Assigned task: Rewrite the forum advice from "as for the communication" up to and including "it gets worse.", replacing "boyfriend" with "partner" throughout.

Exercise passage:

════════

I know you love your boyfriend and he means alot to you but what is more important to you? him or your son. Your son should come above anyone you date for sure. What i see is a man that cant control his anger when things get rough with your son. And that can lead to something more if not taken care of. And if you have any kids with him it can get worse OR he may favor that child over your son. Ive seen that many times. And you dont want that to happen. i feared that with my husband and daughter but he considers her his own and would do anything for her and in the rough times is awesome!!!! yes he has his times of snapping and we all do but he knows not to let that happen all the time. And to be honest if he said to be i need to beat her bumb I would be kicking him out of the house so fast his head would spin!
as for the communication with your sons dad... you need to have that with him and your boyfriend needs to accept that. Going into the relationship he should know that you are a pkg and a big one and not only is your son part of it but your ex and his family is too. If he cant accept that then i would say that this should be addressed before it gets worse.
And being that he is jealous of your son is not a good thing because if you guys have one or more of your own that child will be favoured over yours. I have witnessed that with a friend of mine and it was very damaging to her kids. It was very heart breaking to see.
Address all these concerns to hima nd if he doesnt want to fix it then i would say seperate from each other for a while until he can. Because when it comes down to it thsi si your son and he should be first priority!!!
Calimama replied: Um that would be a deal breaker for me.
I'm guessing it's far from great if he can't accept your child now that he requires actual parenting. A "great" relationship should include his relationship with your son IMO.
CantWait replied: I agree.
Things are FAR from perfect. You're son should be your number 1 priority and you're allowing your bf to mentally abuse him.

════════

Provided data:

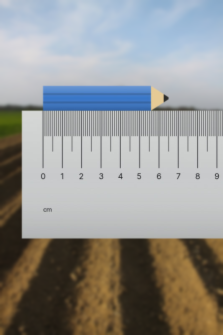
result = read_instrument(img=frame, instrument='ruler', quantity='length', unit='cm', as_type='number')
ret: 6.5 cm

════════

Task result:
as for the communication with your sons dad... you need to have that with him and your partner needs to accept that. Going into the relationship he should know that you are a pkg and a big one and not only is your son part of it but your ex and his family is too. If he cant accept that then i would say that this should be addressed before it gets worse.